● **Textauszug**:

Bei der Herausarbeitung der Narzißtischen Persönlichkeitsstörung Ernst Ludwig Kirchners konnte gezeigt werden, daß das Kunstschaffen ihm bereits als Kind eine Rückzugsmöglichkeit vor einer als bedrohlich erlebten mitmenschlichen Umwelt[1] bot. Ab dem dritten Lebensjahr[2], dem Alter, dem er rückblckend die als zentrales Lebensgefühl persistierenden frühen kindlichen Angsterlebnisse zuordnen sollte[3], „saß ich am Fenster und zeichnete, was ich sah.“[4] Die Bedrohlichkeit der Umwelt konstituierte sich aus dem Erleben der Mutter, von der er sich nie verstanden fühlte„von jung auf nicht“[5], und „die etwas in sich hat, das sie zerstört, wenn sie es nicht als Ekelhaftigkeit gegen einen herausläßt“[6], dem in seiner Strenge „das dunkle Erbe des Fanatismus der märkischen Pastorengeneration“[7] repräsentierenden Vater und dem in den mehrfachen Umzügen bedingten Fehlen von Kontakten zu Gleichaltrigen.[8] Die Basis dafür, anderen zu mißtrauen und jede „echte Abhängigkeit“[9] zu vermeiden, war gelegt.

● **Aufgabenstellung a**:
Ab welchem Lebensjahr saß Kirchner laut dem Textauszug am Fenster und zeichnete, was er sah?
Der Textauszug und die Datensätze sind voneinander unabhängiges Material.

● **Erfasste Daten**:
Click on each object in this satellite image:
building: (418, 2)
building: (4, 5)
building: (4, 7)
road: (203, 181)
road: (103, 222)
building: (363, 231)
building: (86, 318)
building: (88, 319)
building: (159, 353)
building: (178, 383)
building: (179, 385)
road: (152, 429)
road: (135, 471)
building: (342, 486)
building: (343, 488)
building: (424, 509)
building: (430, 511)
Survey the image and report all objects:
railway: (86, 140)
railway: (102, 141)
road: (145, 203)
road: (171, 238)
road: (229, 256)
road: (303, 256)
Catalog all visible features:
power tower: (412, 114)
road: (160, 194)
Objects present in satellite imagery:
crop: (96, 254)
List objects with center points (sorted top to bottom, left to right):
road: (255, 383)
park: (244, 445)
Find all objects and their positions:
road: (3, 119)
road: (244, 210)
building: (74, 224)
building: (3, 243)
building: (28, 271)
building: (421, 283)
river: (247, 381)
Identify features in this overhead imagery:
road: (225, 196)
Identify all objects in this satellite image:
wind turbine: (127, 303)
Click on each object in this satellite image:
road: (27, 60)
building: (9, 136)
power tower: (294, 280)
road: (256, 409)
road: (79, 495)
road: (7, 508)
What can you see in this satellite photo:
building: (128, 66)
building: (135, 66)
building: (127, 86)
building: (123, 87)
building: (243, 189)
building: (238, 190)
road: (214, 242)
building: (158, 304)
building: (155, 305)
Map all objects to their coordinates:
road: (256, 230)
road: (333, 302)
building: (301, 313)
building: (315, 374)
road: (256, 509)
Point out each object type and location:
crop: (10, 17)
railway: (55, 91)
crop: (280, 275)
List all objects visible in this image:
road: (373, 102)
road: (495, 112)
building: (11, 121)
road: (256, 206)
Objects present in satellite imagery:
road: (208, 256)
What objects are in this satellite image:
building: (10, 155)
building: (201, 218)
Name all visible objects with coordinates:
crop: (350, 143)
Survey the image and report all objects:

● **Aufgabenstellung b**:
Zu bearbeiten sind in den Datensätzen alle Zeilen von der Zeile mit "Catalog all visible" bis hinunter zur Zeile mit "road: (225, 196)", beide eingeschlossen. Darin ist "positions" durch "locations" zu ersetzen, und nur diese Zeilen sind sonst unverändert wiederzugeben.

● **Fertige Antwort a**:
Ab dem dritten Lebensjahr.

● **Fertige Antwort b**:
Catalog all visible features:
power tower: (412, 114)
road: (160, 194)
Objects present in satellite imagery:
crop: (96, 254)
List objects with center points (sorted top to bottom, left to right):
road: (255, 383)
park: (244, 445)
Find all objects and their locations:
road: (3, 119)
road: (244, 210)
building: (74, 224)
building: (3, 243)
building: (28, 271)
building: (421, 283)
river: (247, 381)
Identify features in this overhead imagery:
road: (225, 196)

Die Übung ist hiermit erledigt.